ActiveRain, based in nearby Seattle, has seen its membership skyrocket to 66,000 members since launching in mid-2006. The Web site offers free networking opportunities to real estate practitioners, who create their own blogs at ActiveRain and interact via groups and blog commenting.
Matt Heaton, the company’s executive vice president, said the new funding will go into product development, and that the company is moving forward with plans to launch an outside blogging platform, which will enable real estate agents to create and operate blogs for their individual brands that aren’t walled inside the ActiveRain social network.
The outside blogging platform, currently in beta form, is expected to launch in early February, Heaton said.
“We found we had a lot of agents who started blogging at ActiveRain, then would go get their own blogs because they wanted their own branding,” he said.

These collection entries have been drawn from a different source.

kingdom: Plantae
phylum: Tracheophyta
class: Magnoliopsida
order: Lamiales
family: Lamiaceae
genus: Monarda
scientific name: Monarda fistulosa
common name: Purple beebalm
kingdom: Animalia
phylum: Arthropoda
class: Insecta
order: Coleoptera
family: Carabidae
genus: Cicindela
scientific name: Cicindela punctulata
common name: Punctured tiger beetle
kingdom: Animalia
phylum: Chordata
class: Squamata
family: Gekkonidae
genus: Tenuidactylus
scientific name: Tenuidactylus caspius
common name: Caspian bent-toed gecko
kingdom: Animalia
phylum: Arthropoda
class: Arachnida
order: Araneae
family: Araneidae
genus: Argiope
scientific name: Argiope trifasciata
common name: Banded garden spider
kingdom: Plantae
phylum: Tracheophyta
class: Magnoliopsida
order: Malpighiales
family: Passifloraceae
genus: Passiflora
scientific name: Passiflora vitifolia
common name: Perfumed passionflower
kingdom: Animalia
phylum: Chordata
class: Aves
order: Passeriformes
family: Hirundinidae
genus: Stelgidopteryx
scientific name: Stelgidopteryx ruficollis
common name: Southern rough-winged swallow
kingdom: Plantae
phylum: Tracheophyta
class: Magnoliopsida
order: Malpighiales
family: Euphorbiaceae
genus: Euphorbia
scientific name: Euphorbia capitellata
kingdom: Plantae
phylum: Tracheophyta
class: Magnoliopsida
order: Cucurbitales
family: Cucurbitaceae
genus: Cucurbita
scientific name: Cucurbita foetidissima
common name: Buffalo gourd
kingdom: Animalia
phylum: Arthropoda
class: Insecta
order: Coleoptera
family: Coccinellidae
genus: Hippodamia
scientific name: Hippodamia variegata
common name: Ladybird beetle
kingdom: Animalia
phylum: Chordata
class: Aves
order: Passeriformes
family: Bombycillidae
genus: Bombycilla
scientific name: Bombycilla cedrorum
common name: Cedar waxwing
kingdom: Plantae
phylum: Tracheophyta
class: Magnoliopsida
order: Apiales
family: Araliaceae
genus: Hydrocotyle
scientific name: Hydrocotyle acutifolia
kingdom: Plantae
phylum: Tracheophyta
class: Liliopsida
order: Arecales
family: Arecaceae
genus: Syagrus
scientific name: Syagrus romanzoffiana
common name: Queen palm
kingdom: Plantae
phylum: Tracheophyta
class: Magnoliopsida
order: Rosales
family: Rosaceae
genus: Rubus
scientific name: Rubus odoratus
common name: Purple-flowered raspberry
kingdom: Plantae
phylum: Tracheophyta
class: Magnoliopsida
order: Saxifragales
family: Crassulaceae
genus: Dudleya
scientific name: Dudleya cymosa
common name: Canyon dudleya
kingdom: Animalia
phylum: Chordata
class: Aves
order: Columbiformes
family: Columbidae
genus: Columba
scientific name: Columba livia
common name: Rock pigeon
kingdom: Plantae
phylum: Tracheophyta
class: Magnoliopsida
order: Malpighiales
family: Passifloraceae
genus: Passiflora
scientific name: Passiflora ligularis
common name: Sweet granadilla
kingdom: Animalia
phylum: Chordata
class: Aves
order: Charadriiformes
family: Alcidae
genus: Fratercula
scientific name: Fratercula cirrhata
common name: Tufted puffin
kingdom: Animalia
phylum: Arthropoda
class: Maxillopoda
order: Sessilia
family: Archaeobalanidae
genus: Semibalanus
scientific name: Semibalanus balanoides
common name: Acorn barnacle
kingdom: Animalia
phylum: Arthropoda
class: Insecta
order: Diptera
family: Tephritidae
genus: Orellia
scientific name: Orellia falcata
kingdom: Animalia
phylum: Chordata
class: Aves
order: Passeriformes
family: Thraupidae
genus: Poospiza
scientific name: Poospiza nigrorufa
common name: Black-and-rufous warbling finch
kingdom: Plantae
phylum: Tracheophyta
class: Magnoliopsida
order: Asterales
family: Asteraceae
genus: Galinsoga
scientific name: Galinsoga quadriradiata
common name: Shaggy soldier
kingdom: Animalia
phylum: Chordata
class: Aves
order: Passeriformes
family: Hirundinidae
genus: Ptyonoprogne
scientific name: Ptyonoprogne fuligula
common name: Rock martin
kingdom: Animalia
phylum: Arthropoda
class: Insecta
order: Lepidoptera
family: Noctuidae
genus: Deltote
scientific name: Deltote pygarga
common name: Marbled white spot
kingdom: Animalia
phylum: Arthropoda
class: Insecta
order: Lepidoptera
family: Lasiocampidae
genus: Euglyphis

The outside blogs offered by ActiveRain will still be managed through the network so that agents can leverage the visibility from the community onto their outside, consumer-facing blogs.
The cost for an outside blog will be roughly $100 per year, according to CEO Jonathan Washburn.
Heaton and Washburn say the core blogging and social networking service at ActiveRain will remain free to users.
Also in conjunction with growth plans, the executives said they are rebuilding ActiveRain’s Localism hub that targets consumers. Localism currently serves as an aggregation site for all local blog posts at ActiveRain in which users have tagged to identify with specific locations, neighborhoods or local issues.
Localism.com will still aim to serve local information to consumers, but Heaton said ActiveRain plans to pull in more hyperlocal data to the site, such as market statistics and demographics.
Plenty of start-ups have gone after the hyperlocal information market in recent years with little success, Washburn said, but ActiveRain differentiates its approach by starting with an active community of real estate professionals that’s grounded in local information and happenings.
“Agents know more about the market than anybody and they have the motivation to write about it because they have the prospect of gaining business from it,” Washburn said.
The company plans to monetize Localism through advertising so that the service will remain free to consumers and agents.
In a blog post announcing the news to ActiveRain members, Washburn and Heaton addressed questions about what the funding from HouseValues means for the ActiveRain community. Heaton wrote that HouseValues will have no access to member data or content. “Member content remains and always will remain the property of the individual member,” he said.
Heaton also said ActiveRain has no plans to become a lead-generation company and that the current management team will retain full control over the company.
The funding from HouseValues is structured as a minority investment, Heaton said, which carries similar terms to a venture capital funding. The company considered many opportunities for funding over the last six to nine months, he said, and they decided on HouseValues because they felt the company understood the importance of keeping ActiveRain’s core service free while also remaining hands-off from the core community.
“We’ve gone for about a year and a half without significant funding, which has constrained what we can do,” Heaton said. The founders will be in full product development this year, he said.
ActiveRain previously was engaged in plans to be acquired by property-search giant Move Inc., but after the purchase didn’t go through the company filed a lawsuit in 2007 seeking $33 million in damages.
Move, which operates the popular Realtor.com listings portal, has opposed allegations that it broke the law when it backed out of the acquisition plan and launched its own blogging platform, and has asked for a jury trial.
The lawsuit, filed Aug. 2, 2007, in U.S. District Court for the Central District of California, alleges that Move approached ActiveRain in November 2006 “about a potential financing or purchase of ActiveRain by Move,” and also alleges that the company “assured ActiveRain that it wanted to acquire ActiveRain, and gave assurances in this regard in order to convince ActiveRain to disclose its confidential information to Move.”
ActiveRain alleges Move violated the California Trade Secrets Act, among other allegations, including breach of contract, unjust enrichment, promissory-equitable estoppel, unfair competition, violation of the Washington Unfair Business Practices Act, and fraud-deceit.
Washburn and Heaton both declined to comment on the status of the lawsuit Monday.